I don’t like the direction the Web goes. JavaScript is basically the assembly language of Web. Why are we using a high-level browser-embedded (possibly interpreted) language for (about) everything? All those applications growing on the Web are Html and JavaScript. I find this approach a waste of resources. We can have MS Word (or OpenOffice) text processors compiled from C++ to optimised machine code. Or we can have runtime-compiled and optimised Java, but no, we are going with Html and JavaScript.

I have researched Web (Html+JavaScript) games a bit. In display complexity i would say they currently equal to desktop games of around 1993 (before OpenGL arrived). With Html5, embedded video, and 3D, Web (JavaScript) games would reach display complexity of the early OpenGL games (Quake II). So basically Web games are 15 years behind.

I cant understand, why is it so hard for all the parties to standardise on a common platform which is more effective. I mean, why is the Web (Html+JavaScript) the only platform commonly accepted?

Besides driving the 3D display from JavaScript, JavaScript programs running 3D graphics are more complex too. In this regard the mobile platforms are not suitable for running JavaScript. One article showed that the iPhone has very bad JavaScript performance. So you may be able to play video (and make Web games with prerecorded videos, like those around 1995), but you wont be able to do 3D in JavaScript on mobiles.

I think the future is in video streaming. There are already two such services. It is possible to rent a game (from the game “cloud”), and to stream display&audio trough the net to you, and controls back to the server. Mobile net will soon reach speeds of 50-100Mbps, and video streaming will become more viable.

Right now Google, Amazon and others are providing services for running applications in the “cloud”. I think we will have “game clouds” too. That means, make a game which plays on a desktop computer, with full DirectX 11/OpenGL 3 capabilities. Publish it to a “game cloud”, and serve it to anyone with a web browser, TV device, or mobile device. Running games on clients computer will become irrelevant, the client computer will become just a cheap “terminal”. I can imagine that new game API’s will be published, specifically for making games run from “game clouds”. Possibly game engines (like the Unreal engine) will have such “game cloud server” functionality built into them.

Running games ‘in the cloud’ has many advantages for the clients, and massive disadvantages for the developer/hoster: scalability is horrible and expensive. Maybe, maybe you have 10 players concurrently playing on 1 dedicated server, and that’s that.

And then there is lag. Network lag (twice), frame rendering, video compression, video decoder, for every controller-input event. No FPS in the cloud!

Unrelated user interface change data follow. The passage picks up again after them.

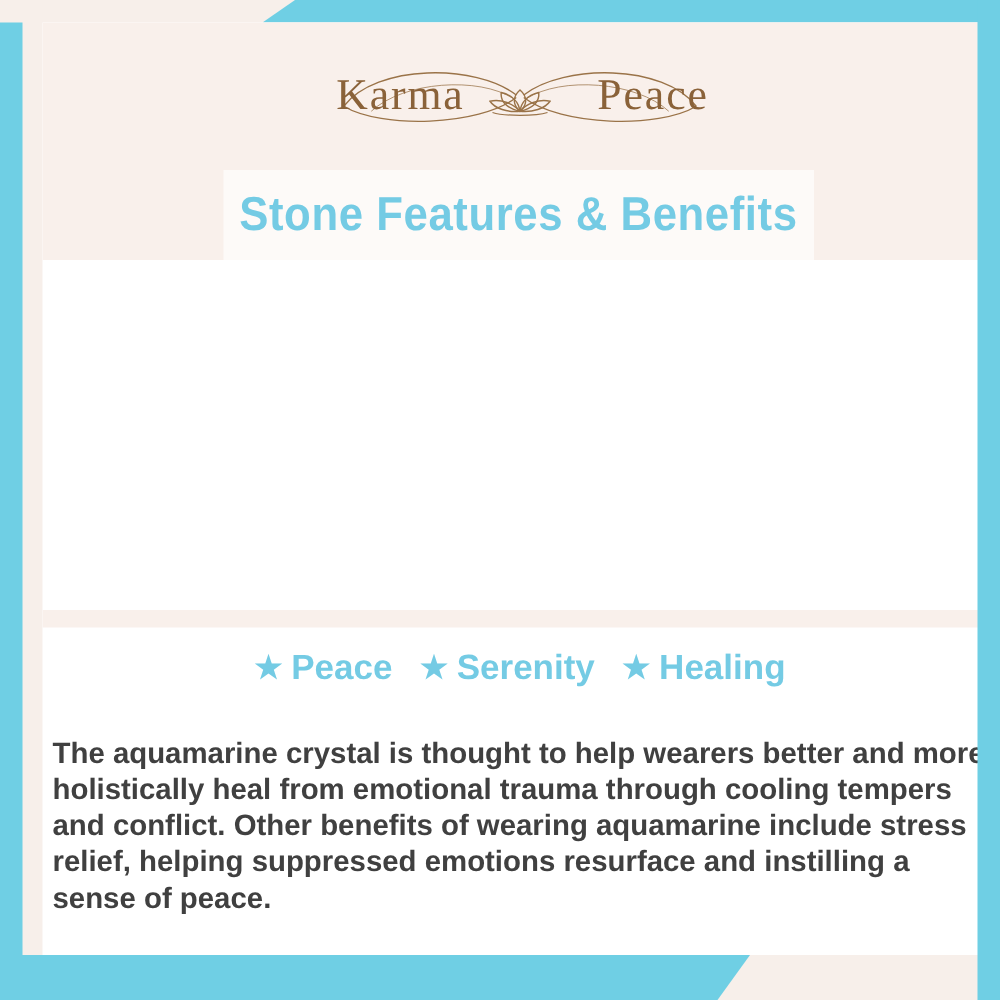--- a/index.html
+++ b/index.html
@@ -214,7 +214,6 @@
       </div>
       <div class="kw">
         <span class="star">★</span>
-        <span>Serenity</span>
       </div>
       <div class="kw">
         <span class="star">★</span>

Well, cloud FPS’s are (almost) here: http://www.onlive.com/. Apparently on fast enough connections latency is acceptable.
I agree hosting them should be very expensive. Not so much hosting the CPU work - servers have better cost-effective CPUs, but I don’t see how you can get around dedicating a GPU per (active) player. Maybe those new NVIDIA Tesla farms can help: http://www.nvidia.com/object/preconfigured_clusters.html

There is marketing and there is reality :slight_smile:

No matter how cost-effective those server CPUs are, it’s far less costly not to run the games on the servers in the first place. I think this topic has been beaten to death for several times now, and the FPS genre is simply not well suited for ‘remote execution’… even on LAN-like speeds/latency.